How Will We Do That?™ was a joint initiative of the Institute for Healthcare Improvement, The Dartmouth Institute for Health Policy and Clinical Practice, the Harvard School of Public Health, the Engelberg Center for Health Care Reform at Brookings. Financial support was provided by the Peter G. Peterson Foundation and the Fannie E. Rippel Foundation. 
In May 2010, IHI and its partners brought together 13 regions committed to redesigning health care to achieve the IHI Triple Aim: better care for individuals, better health for populations, and lower per capita costs. The communities came together with the belief that if even one region in the US could achieve sustainably low-cost, high-quality care, it would be a model and an inspiration for the rest of the nation. These sites have set ambitious goals; as they work to bend the health care cost curve locally, they will be an important source of testing and learning for the country as a whole.
The How Will We Do That? meeting held in May 2010 was a successor to an event that was held in July 2009, when IHI and our partners examined the performance of ten US Hospital Referral Regions (HRRs) with relatively low Medicare costs and above-average health care quality. The event focused broad attention on regional differences in cost effectiveness, and showed that, even without national reform, some regions were doing better on cost and quality than the country as a whole.
Since that first meeting in July 2009, we assembled a more complete set of data, including that from commercial health plans. We are seeking to generate a deeper and more action-oriented discussion about what regions are doing, and will do, to advance health and quality while controlling cost. If even one region in the US could achieve sustainably low-cost, high-quality care, this would be a model and an inspiration for the rest of the nation.
The goal for the May 2010 meeting and subsequent efforts is to build awareness among the public and policy makers that successful models for achieving high-quality care at significantly reduced cost already exist in many regions and in many forms throughout America. With a deeper understanding of how these communities have achieved success, the conditions for better, less costly health care for the country as a whole ― and a reform agenda that will protect, value, and spread best practices ― can be identified.

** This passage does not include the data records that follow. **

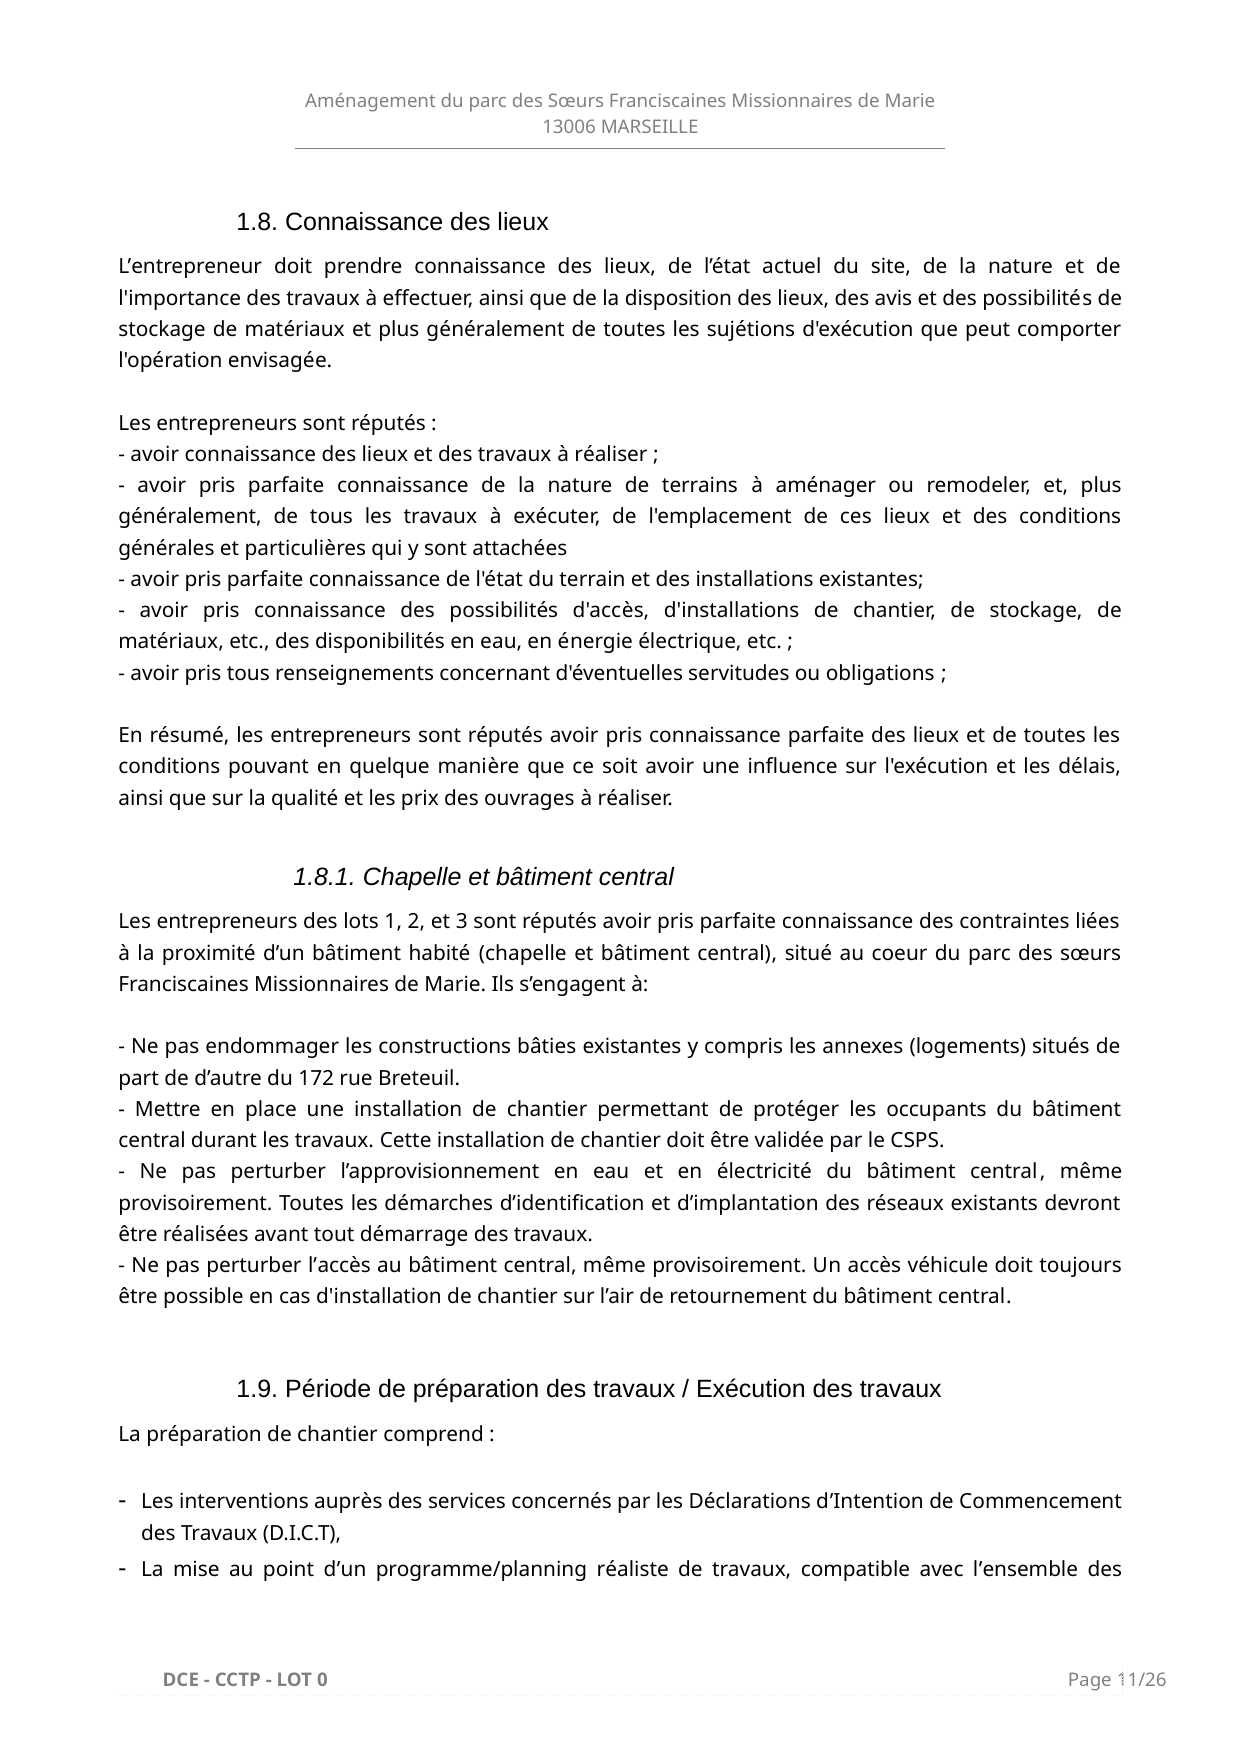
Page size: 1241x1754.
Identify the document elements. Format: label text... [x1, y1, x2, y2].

text L’entrepreneur doit prendre connaissance des lieux, de l’état actuel du site, de la nature et de l'importance des travaux à effectuer, ainsi que de la disposition des lieux, des avis et des possibilités de stockage de matériaux et plus généralement de toutes les sujétions d'exécution que peut comporter l'opération envisagée. [118, 252, 1122, 374]
text - Ne pas perturber l’accès au bâtiment central, même provisoirement. Un accès véhicule doit toujours être possible en cas d'installation de chantier sur l’air de retournement du bâtiment central. [118, 1250, 1122, 1310]
text - avoir connaissance des lieux et des travaux à réaliser ; [118, 439, 1122, 468]
list La mise au point d’un programme/planning réaliste de travaux, compatible avec l’ensemble des [118, 1549, 1122, 1583]
subtitle Chapelle et bâtiment central [118, 862, 1122, 890]
subtitle Période de préparation des travaux / Exécution des travaux [118, 1374, 1122, 1402]
text - avoir pris parfaite connaissance de l'état du terrain et des installations existantes; [118, 564, 1122, 593]
text - Mettre en place une installation de chantier permettant de protéger les occupants du bâtiment central durant les travaux. Cette installation de chantier doit être validée par le CSPS. [118, 1094, 1122, 1154]
subtitle Connaissance des lieux [118, 207, 1122, 235]
list Les interventions auprès des services concernés par les Déclarations d’Intention de Commencement des Travaux (D.I.C.T), [118, 1481, 1122, 1547]
text - Ne pas perturber l’approvisionnement en eau et en électricité du bâtiment central, même provisoirement. Toutes les démarches d’identification et d’implantation des réseaux existants devront être réalisées avant tout démarrage des travaux. [118, 1157, 1122, 1248]
text Les entrepreneurs des lots 1, 2, et 3 sont réputés avoir pris parfaite connaissance des contraintes liées à la proximité d’un bâtiment habité (chapelle et bâtiment central), situé au coeur du parc des sœurs Franciscaines Missionnaires de Marie. Ils s’engagent à: [118, 907, 1122, 998]
text La préparation de chantier comprend : [118, 1419, 1122, 1447]
text - avoir pris tous renseignements concernant d'éventuelles servitudes ou obligations ; [118, 658, 1122, 686]
text - Ne pas endommager les constructions bâties existantes y compris les annexes (logements) situés de part de d’autre du 172 rue Breteuil. [118, 1032, 1122, 1091]
text Les entrepreneurs sont réputés : [118, 408, 1122, 436]
text - avoir pris parfaite connaissance de la nature de terrains à aménager ou remodeler, et, plus généralement, de tous les travaux à exécuter, de l'emplacement de ces lieux et des conditions générales et particulières qui y sont attachées [118, 470, 1122, 561]
text En résumé, les entrepreneurs sont réputés avoir pris connaissance parfaite des lieux et de toutes les conditions pouvant en quelque manière que ce soit avoir une influence sur l'exécution et les délais, ainsi que sur la qualité et les prix des ouvrages à réaliser. [118, 720, 1122, 811]
text - avoir pris connaissance des possibilités d'accès, d'installations de chantier, de stockage, de matériaux, etc., des disponibilités en eau, en énergie électrique, etc. ; [118, 595, 1122, 655]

Models of Low-Cost, High-Quality Health Care in America Do Exist

The US Congress, the White House, and the American people are currently engaged in an unprecedented discussion and debate about the best way forward for the US health care system, beginning with the pressing needs of insuring all citizens and reforming the system in ways that make universal coverage affordable. As the scenarios most likely to gain support unfold, it remains critical to keep focused on ways to contain costs, improve health, and improve the patient experience with the health care system.
Several American communities are already achieving impressive results for patients, at significantly reduced per capita cost, supported by their culture, careful planning, and a high level of coordination among leading health care institutions (both outpatient and inpatient).


Aims of How Will We Do That?

In May 2010, four health care improvement experts ― Drs. Donald Berwick, Elliott Fisher, Atul Gawande, and Mark McClellan ― invited health care leaders from a select group of high-performing regions of the US to share their experiences at a gathering in Washington, DC.
Called How Will We Do That?™ Building Low-Cost, High-Quality Health Care Regions in America, the meeting brought together teams from 13 high-performing regions to explore openly the local, regional, and national factors ― including culture, financing, infrastructures, and more ― that underlie the mechanisms for delivering health care in their communities.
The aim for this meeting was to convene regions committed to taking the lead on redesigning health care to provide lower cost (or cost growth) with better health and health care for their communities.
Each team represented a broad cross-section of health care stakeholders. These differed across regions, but, included health care providers, employers, health plans, patient advocates, civic leaders, public health agencies, social service agencies, and others. Some regions had already established multi-stakeholder coalitions that served this purpose. IHI left it to each region to convene a team that is committed to improvement at the regional level, and is capable of leading that improvement. We also asked that there be some commitment to reconvene, or otherwise share actions and results, in the future.